Die Orignalkleidung der Ötzi-Walkerin Veronika auf dem Weg in die Detmolder Buchhandlung Kafka & Co (Foto: Simon Matzerath)

Sehr dankbar sind wird dem LWL-Freilichtmuseum in Detmold für die tolle Werbung für die Landesausstellung im Eingangsbereich und auch das Archäologische Freilichtmuseum Oerlinghausen steht uns auf der Eingangstreppe (und nicht nur dort!) überzeugend zur Seite.

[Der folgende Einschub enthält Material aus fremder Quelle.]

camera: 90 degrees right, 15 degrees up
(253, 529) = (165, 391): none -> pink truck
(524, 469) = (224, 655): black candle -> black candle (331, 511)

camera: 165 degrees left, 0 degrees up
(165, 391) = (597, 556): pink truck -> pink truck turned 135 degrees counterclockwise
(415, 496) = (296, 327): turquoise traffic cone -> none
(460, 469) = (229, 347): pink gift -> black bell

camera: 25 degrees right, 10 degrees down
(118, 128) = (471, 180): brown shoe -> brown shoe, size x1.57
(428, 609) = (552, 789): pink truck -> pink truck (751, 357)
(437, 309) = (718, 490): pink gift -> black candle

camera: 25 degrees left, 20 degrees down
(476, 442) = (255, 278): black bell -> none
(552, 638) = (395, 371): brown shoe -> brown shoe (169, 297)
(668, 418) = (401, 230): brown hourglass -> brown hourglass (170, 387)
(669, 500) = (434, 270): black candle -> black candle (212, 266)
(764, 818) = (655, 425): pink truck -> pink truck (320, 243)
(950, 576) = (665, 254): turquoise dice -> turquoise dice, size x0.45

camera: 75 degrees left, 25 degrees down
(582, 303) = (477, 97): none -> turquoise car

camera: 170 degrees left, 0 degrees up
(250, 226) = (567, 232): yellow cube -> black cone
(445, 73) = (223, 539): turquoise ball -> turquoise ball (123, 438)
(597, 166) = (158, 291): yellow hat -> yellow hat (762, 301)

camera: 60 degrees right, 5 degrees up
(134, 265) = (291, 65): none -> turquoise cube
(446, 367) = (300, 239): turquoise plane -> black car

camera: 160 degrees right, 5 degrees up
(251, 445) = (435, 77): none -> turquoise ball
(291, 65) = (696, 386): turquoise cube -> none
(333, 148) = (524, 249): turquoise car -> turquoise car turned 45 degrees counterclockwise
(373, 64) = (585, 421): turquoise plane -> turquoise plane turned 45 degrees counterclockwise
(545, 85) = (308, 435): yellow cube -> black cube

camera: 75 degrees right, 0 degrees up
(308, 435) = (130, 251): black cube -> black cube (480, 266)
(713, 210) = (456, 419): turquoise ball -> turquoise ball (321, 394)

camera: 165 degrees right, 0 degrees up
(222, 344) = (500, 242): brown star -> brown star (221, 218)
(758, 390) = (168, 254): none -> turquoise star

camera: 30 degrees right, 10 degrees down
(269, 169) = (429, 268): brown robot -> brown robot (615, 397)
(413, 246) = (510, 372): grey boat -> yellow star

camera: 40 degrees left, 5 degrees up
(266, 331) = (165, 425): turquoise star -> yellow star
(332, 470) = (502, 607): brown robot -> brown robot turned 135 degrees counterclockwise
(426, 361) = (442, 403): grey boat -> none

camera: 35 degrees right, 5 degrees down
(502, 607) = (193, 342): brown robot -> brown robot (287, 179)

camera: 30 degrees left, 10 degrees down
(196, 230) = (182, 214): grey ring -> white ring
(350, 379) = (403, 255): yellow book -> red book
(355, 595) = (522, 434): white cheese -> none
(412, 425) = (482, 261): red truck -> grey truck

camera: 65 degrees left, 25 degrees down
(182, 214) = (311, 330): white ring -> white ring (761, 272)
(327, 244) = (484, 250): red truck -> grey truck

Falls Sie zuletzt einen Kasten Bad Meinberger Mineralwasser gekauft haben, werden Sie unsere Werbung daran gefunden haben, immerhin hat Bad Meinberger 100.000 (!) Kästen Wasser für die Landesausstellung gekennzeichnet. Zufällig dieselbe Zahl, also 100.000 Flaschen Detmolder Pilsner, hat die Strate-Brauerei mit unserem Logo bedruckt.

Radio Lippe und die Lippische Landeszeitung unterstützen uns mit vielen kreativen Beiträgen und Ideen. Informieren Sie sich selbst über das ausgefallene Rahmenprogramm mit einzigartigen Podiumsdiskussionen, Familientagen, Vorträgen, Führungen und Workshops.

Dies als Einblick. Mehr demnächst bei Facebook.

Ansprechpartner für Marketing, Presse und Öffentlichkeitsarbeit im Lippischen Landesmuseum Detmold ist Mario Rakuša, der zusammen mit dem Verfasser alle hier vorgestellten Ideen entwickelt und organisiert hat.

Am Pflugsimulator: Blick in die Ausstellung (Foto: Jürgen Ihle)

Die Landesausstellung Nordrhein-Westfalen ist noch bis zum 26. Februar 2017 im Lippischen Landesmuseum Detmold zu sehen. Nächster Ausstellungsstandort ist das LWL-Museum für Archäologie, Westfälisches Landesmuseum Herne (3.6.2017 – 22.10.2017 ).